Désiré Saint-Pierre est un policier intégré au groupe homicide 64 du poste de quartier 48 rattaché au Service de police de la communauté urbaine. Voilà pour lintitulé complet de sa fonction. Mais Désiré nest pas qu'un flic parmi tant d'autres : seul noir au milieu des blancs, ce qui constitue déjà un sacré handicap, il cumule avec une insensibilité aussi bien physique qu'émotionnelle suite à un terrible accident de voiture qui l'a laissé certes en vie mais défiguré. Depuis, il ne désire qu'une chose : se sentir vivant. Il est actuellement détaché sur laffaire de la Tueuse aux bagues, une femme insaisissable qui laisse derrière elle des cadavres. Taxée de serial killeuse par les médias, elle a plutôt tout d'une professionnelle selon les forces de police. En partant sur ses traces, Désiré va très vite entamer une descente vers l'enfer.
J'avoue avoir été totalement décontenancée par ce roman.

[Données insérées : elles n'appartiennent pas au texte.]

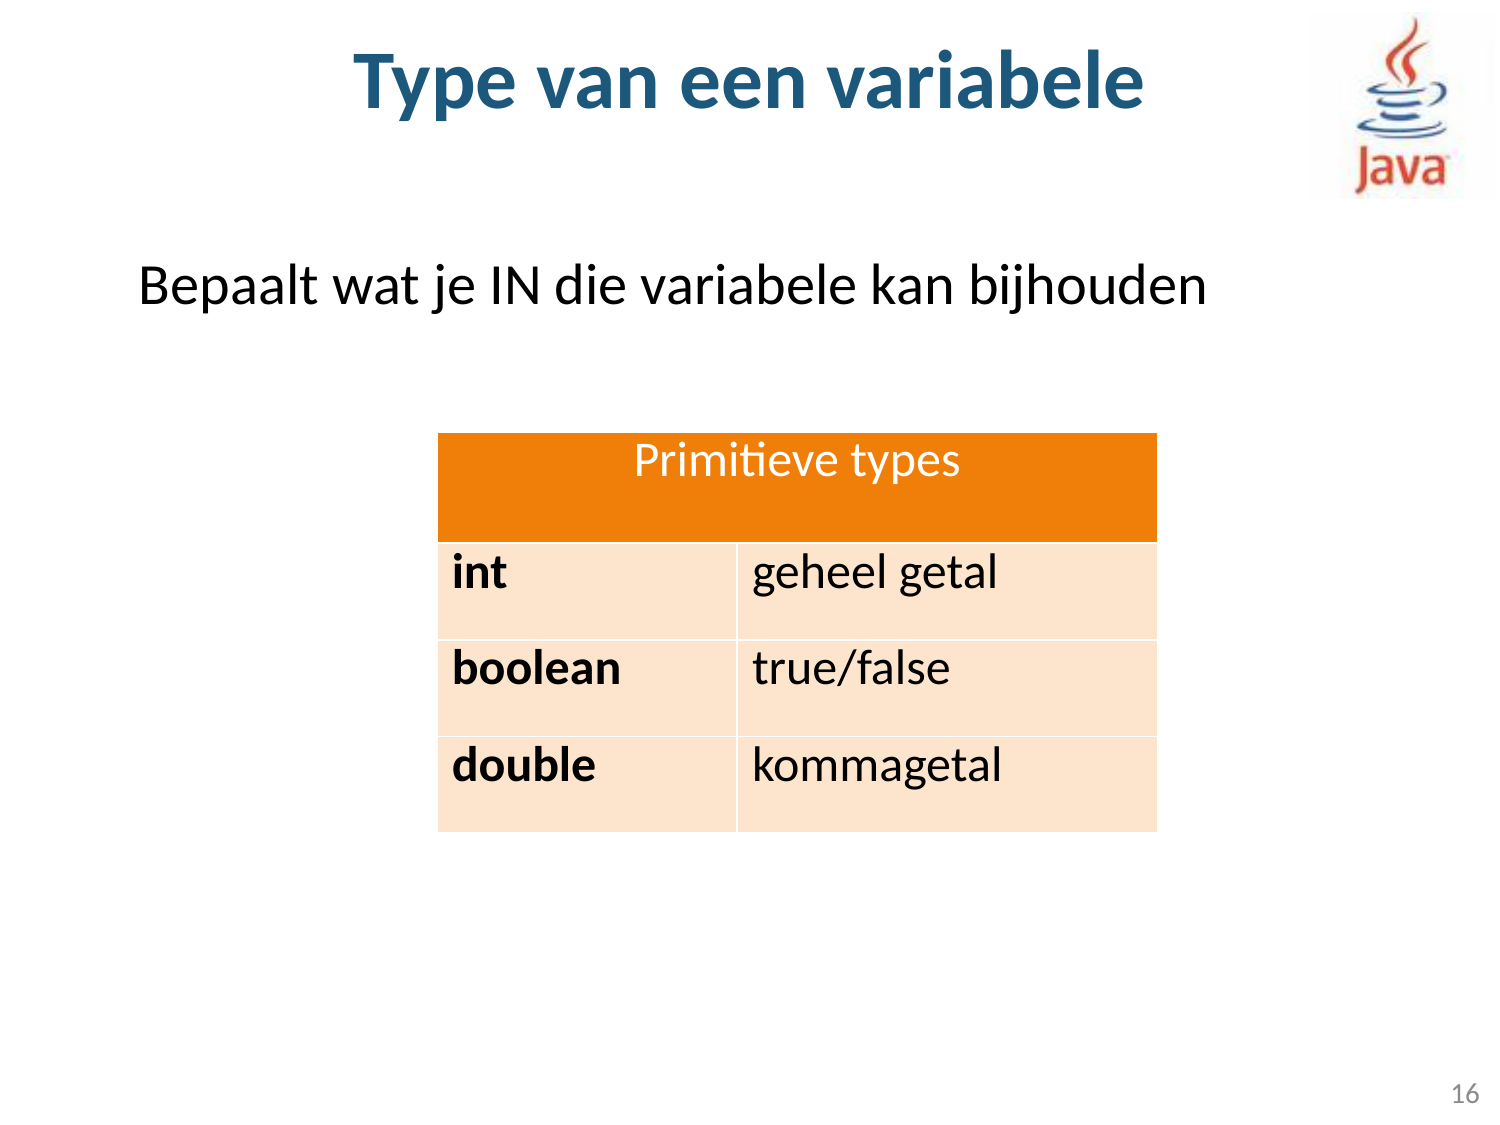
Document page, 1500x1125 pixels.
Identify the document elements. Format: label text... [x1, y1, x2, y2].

table_cell geheel getal [738, 544, 1157, 639]
picture [1309, 12, 1495, 199]
table_cell boolean [438, 641, 736, 736]
table_cell true/false [738, 641, 1157, 736]
table_cell kommagetal [738, 737, 1157, 832]
table_cell double [438, 737, 736, 832]
list Bepaalt wat je IN die variabele kan bijhouden [123, 255, 1424, 374]
table_header Primitieve types [438, 433, 1157, 542]
slide_number 16 [1157, 1065, 1495, 1125]
title Type van een variabele [0, 0, 1500, 173]
table_cell int [438, 544, 736, 639]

Alors que je pensais lire un polar assez classique avec une enquête, des suspects, des pistes, j'ai plongé dans la psyché d'un homme insensible à tout. Désirée n'éprouve rien, ne ressent rien, ni douleur, ni plaisir, ni peine, ni joie, rien, le vide complet. Plus rien ne le touche, ni physiquement ni émotionnellement : c'est une coquille vide, un être de chair et de sang sans rien de plus. C'est extrêmement déroutant d'autant que le style de l'auteur rajoute à cet aspect détaché en accumulant les listes, les répétitions, les descriptions techniques, encyclopédiques, méthodiques. Bien que l'univers décrit soit violent, sanglant, désespéré, Désirée s'y promène et nous y promène avec un détachement extrême. L'enquête passe très rapidement en second plan, au point qu'on se demande même si elle avait une utilité, en dehors de permettre l'utilisation d'une image racoleuse en couverture mais qui ne correspond pas avec le contenu de l'ouvrage.

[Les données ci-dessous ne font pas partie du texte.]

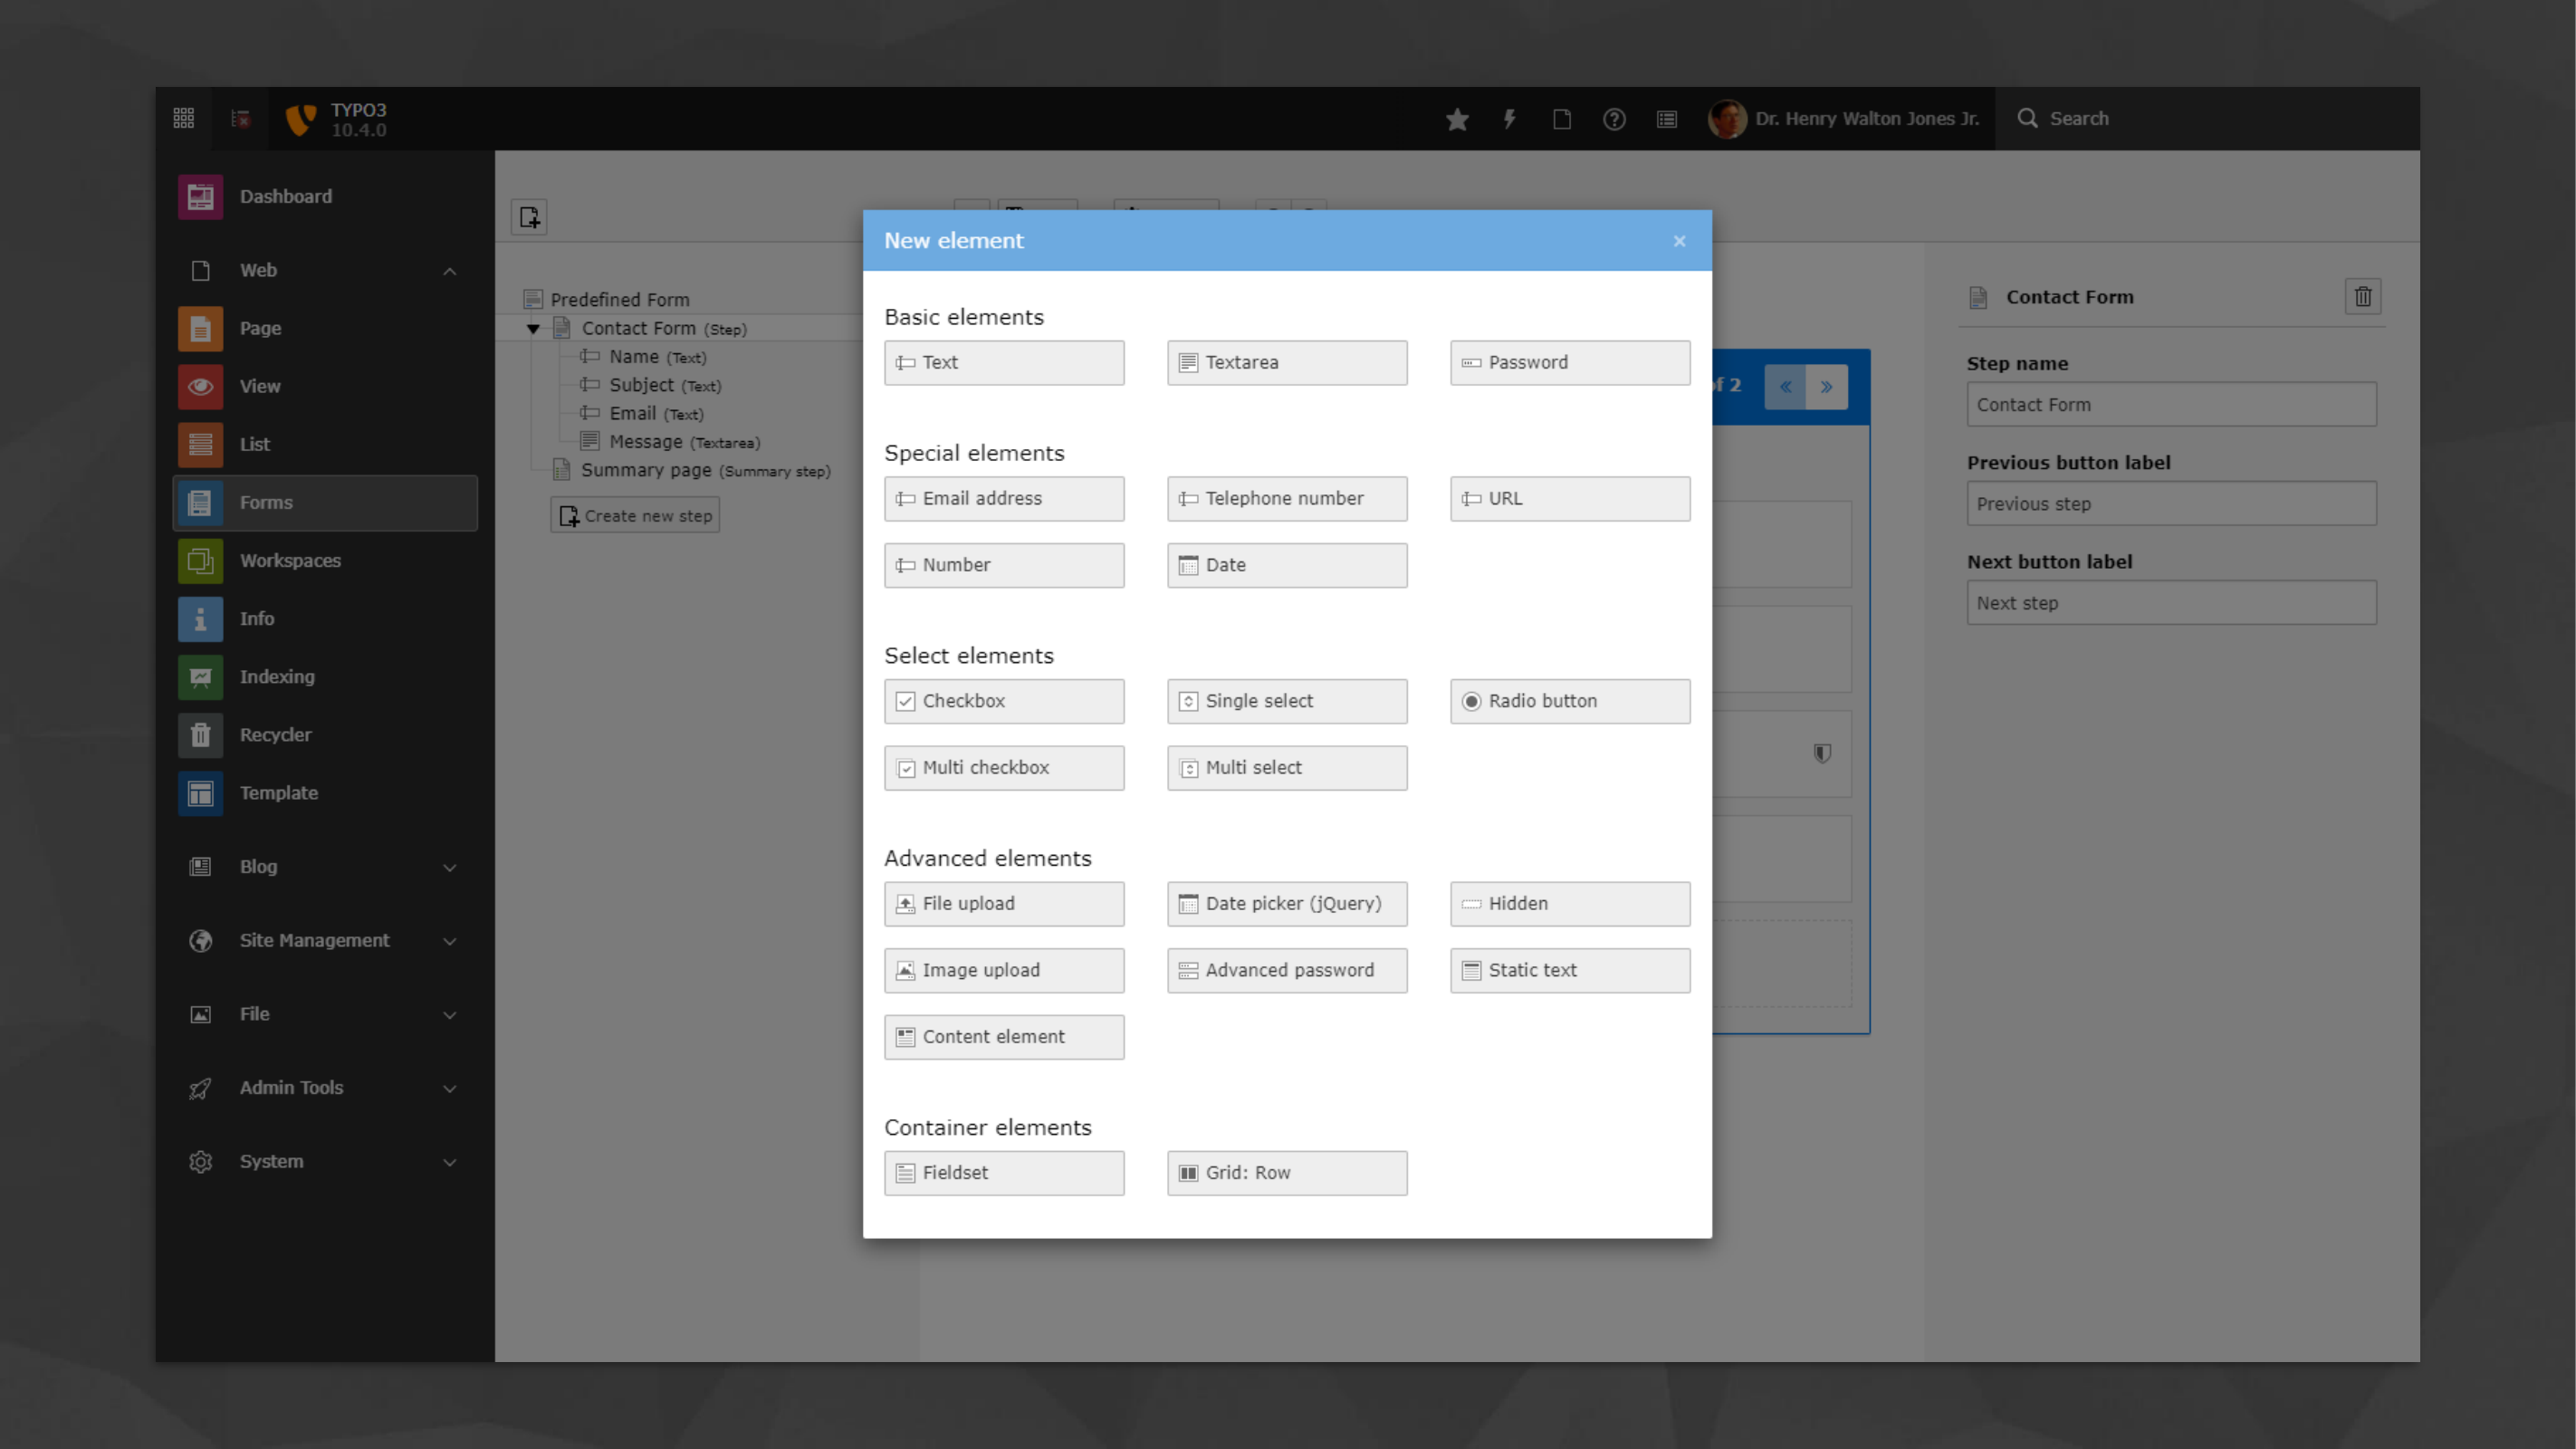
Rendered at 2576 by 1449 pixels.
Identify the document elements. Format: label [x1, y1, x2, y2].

list [156, 87, 2420, 1362]
picture [0, 0, 2576, 1449]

Rarement roman ne m'aura laissé aussi interloquée. Si le but de l'auteur était de nous entrainer dans le sillage de son personnage central et de nous faire ressentir la même absence de sensations, c'est réussi. Mais il pousse l'anesthésie trop loin et on finit par ne plus rien ressentir ni même le plaisir de la lecture. Il est aussi possible que je ne sois pas le lecteur idéal de ce style douvrage et que je sois passé à côté des intentions de lauteur puisqu'il a quand même reçu le Prix des lecteurs Quais du Polar/20 minutes 2010, signe que d'autres ont apprécié ce qui m'a laissé une impression étrange. Dans tous les cas, une chose est certaine, Anaisthêsia est un ouvrage qui ne laisse pas indifférent.